O referido voto foi dado pelo ministro Nunes Marques, do Supremo Tribunal Federal (STF), que entendeu que a Lei Anticorrupção foi usada de forma indevida para justificar a aplicação da multa. Ele ressaltou que não ficou comprovado nenhum ato de corrupção, como suborno ou propina por parte da Vale, e que a lei usada como base tem um objetivo específico e não pode ser transformada em um “código geral” para punir qualquer falha administrativa ou regulatória das empresas.

A CGU havia punido a Vale baseada na Lei Anticorrupção por entender que a mineradora teria dificultado a fiscalização da Agência Nacional de Mineração inserindo dados falsos ou incompletos no sistema de monitoramento.

Em seu voto, Nunes Marques acrescentou ainda que CGU, em seu relatório final do processo, admitiu não ter ocorrido atos de corrupção praticados pela Vale no caso.
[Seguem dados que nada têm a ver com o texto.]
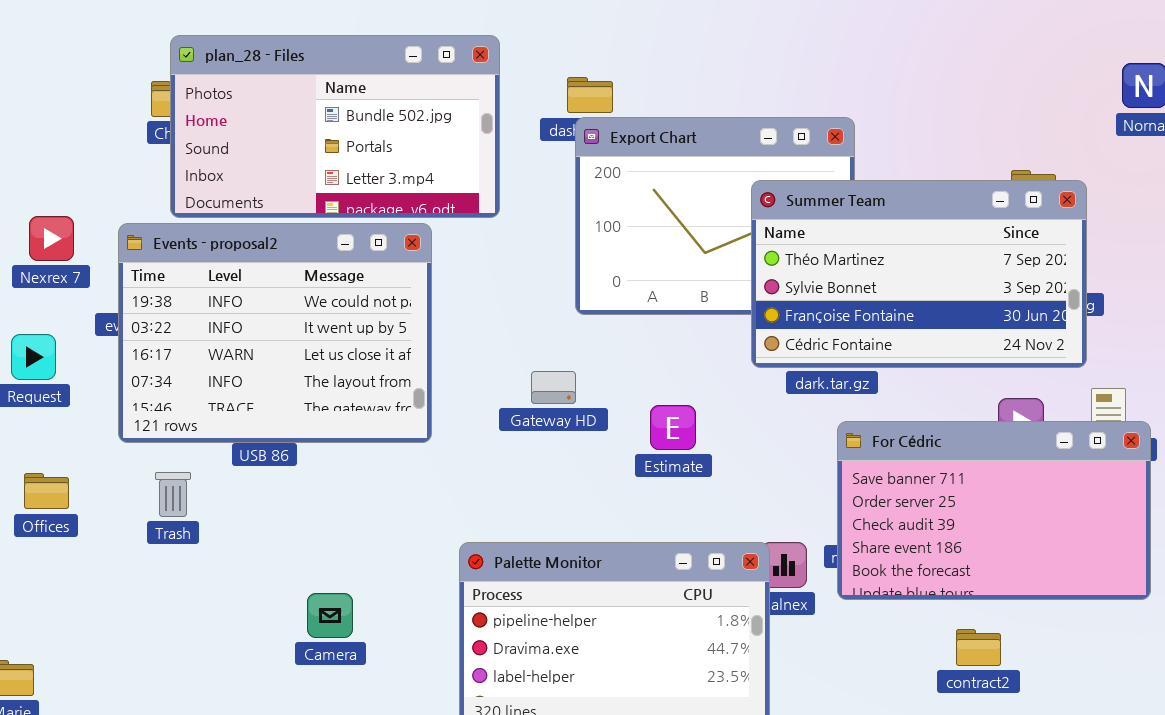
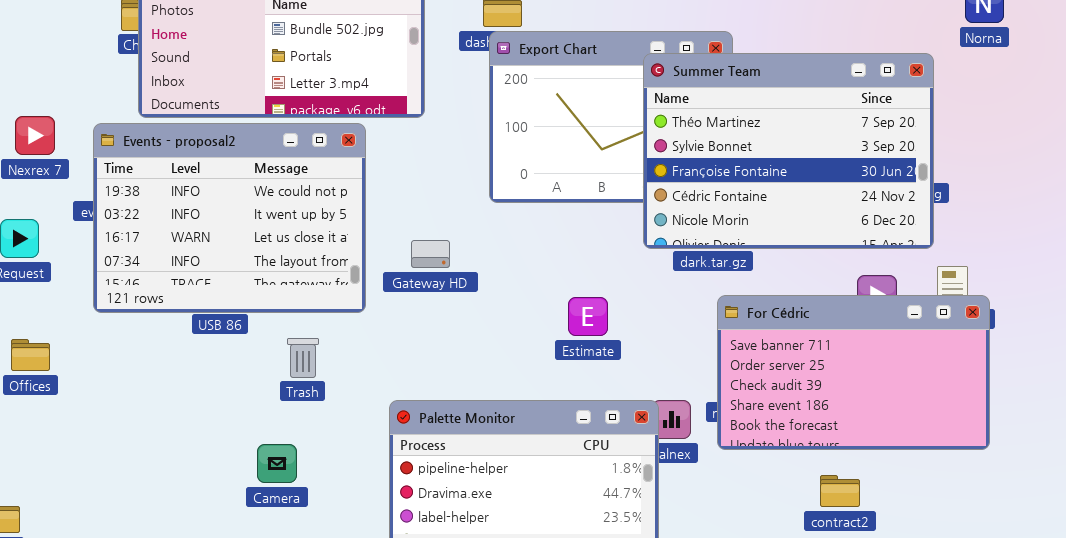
Summer Team: [751,180,1087,368] -> [643,53,934,249], resized
Gateway HD: [531,371,576,404] -> [411,240,450,268], moved
Estimate: [650,405,696,450] -> [568,297,608,336], moved
Trash: [155,472,191,517] -> [287,338,319,378], moved

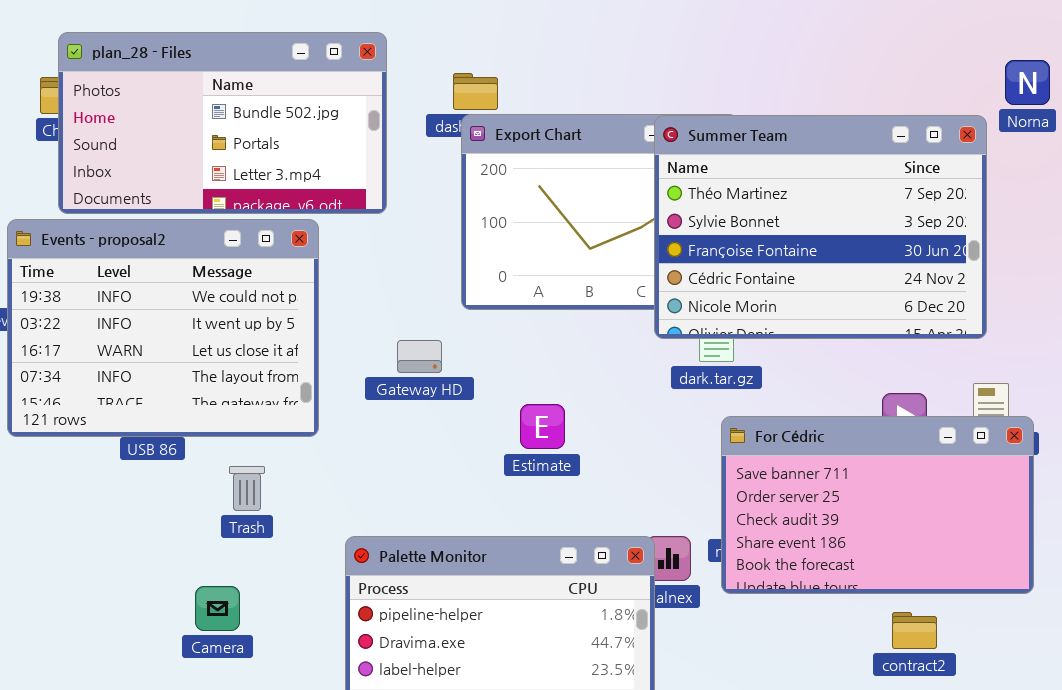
Summer Team: [643,53,934,249] -> [654,115,987,339], moved
Gateway HD: [411,240,450,268] -> [397,340,442,373], moved
Estimate: [568,297,608,336] -> [520,404,565,449], moved
contract2: [820,475,860,507] -> [892,612,937,649], moved

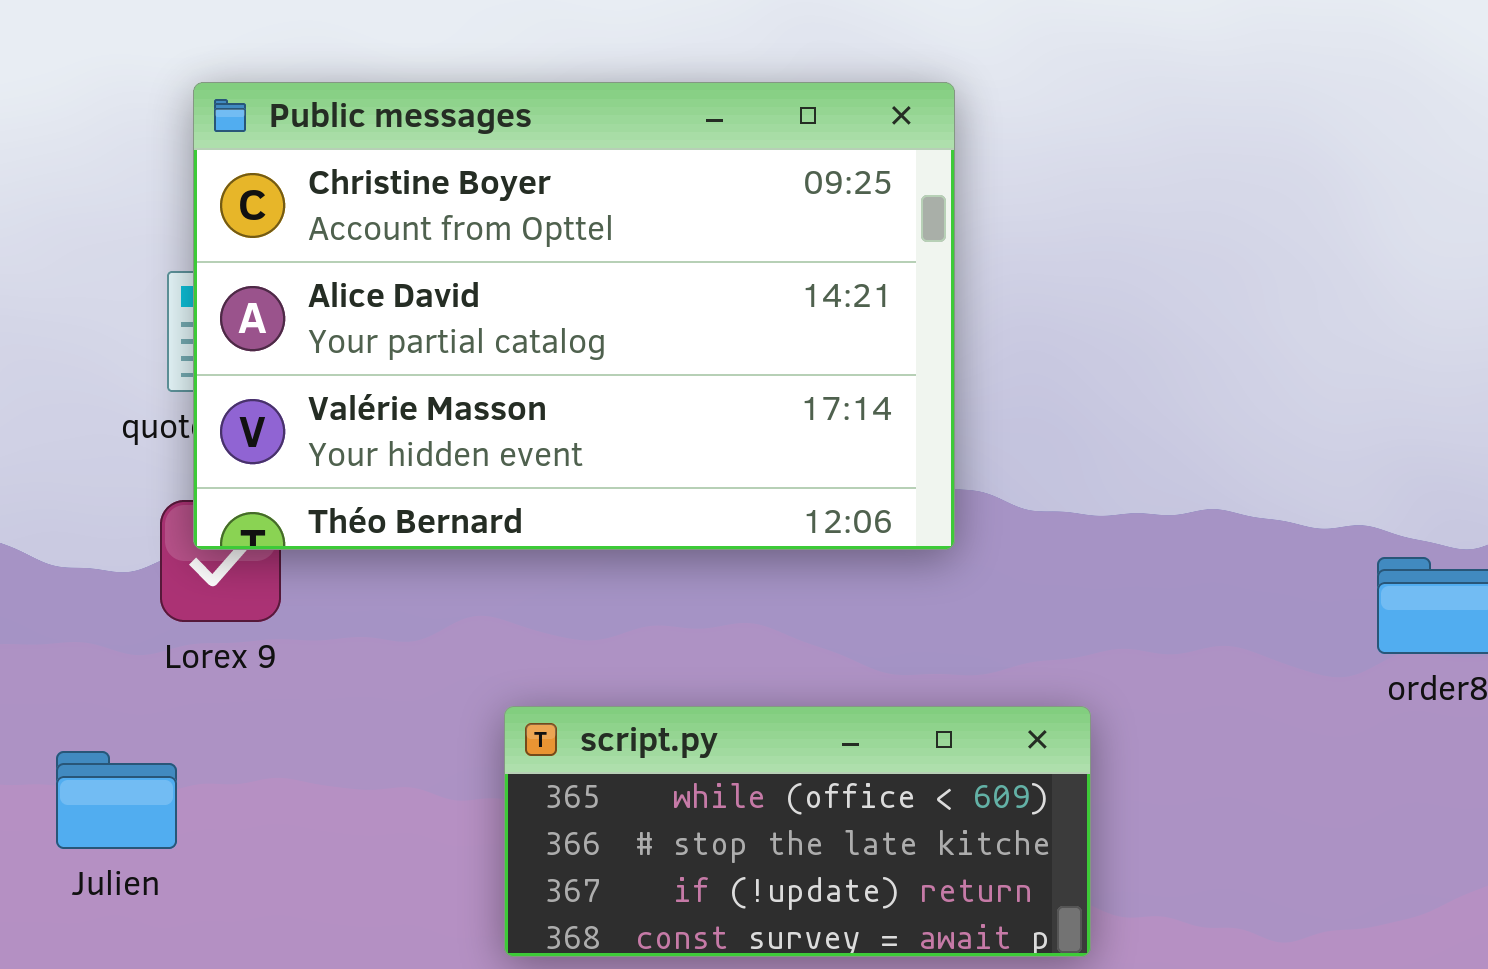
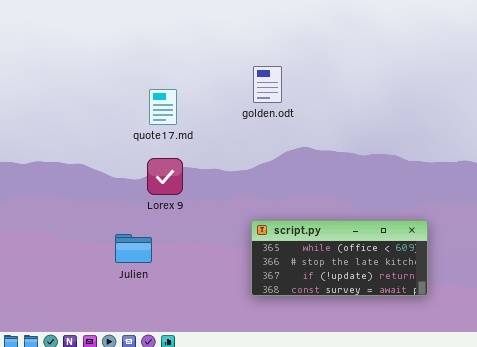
Public messages: [193,82,955,550] -> none, closed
“Diante desse quadro, entendo que a Lei nº 12.846/2013 deve ser aplicada exclusivamente a atos de corrupção, seja em sua forma clássica, seja nas condutas diretamente vinculadas à sua prática, ocultação ou manutenção. Fora desse núcleo, o ordenamento jurídico já dispõe de instrumentos adequados para a repressão de irregularidades administrativas em geral, sendo indevida a expansão artificial do alcance da Lei Anticorrupção”, publicou o ministro.

Nunes Marques, relator do processo, foi o primeiro a votar e ainda faltam os votos dos ministros Gilmar Mendes, André Mendonça, Dias Toffoli e Luiz Fux. O julgamento vai até 13 de fevereiro.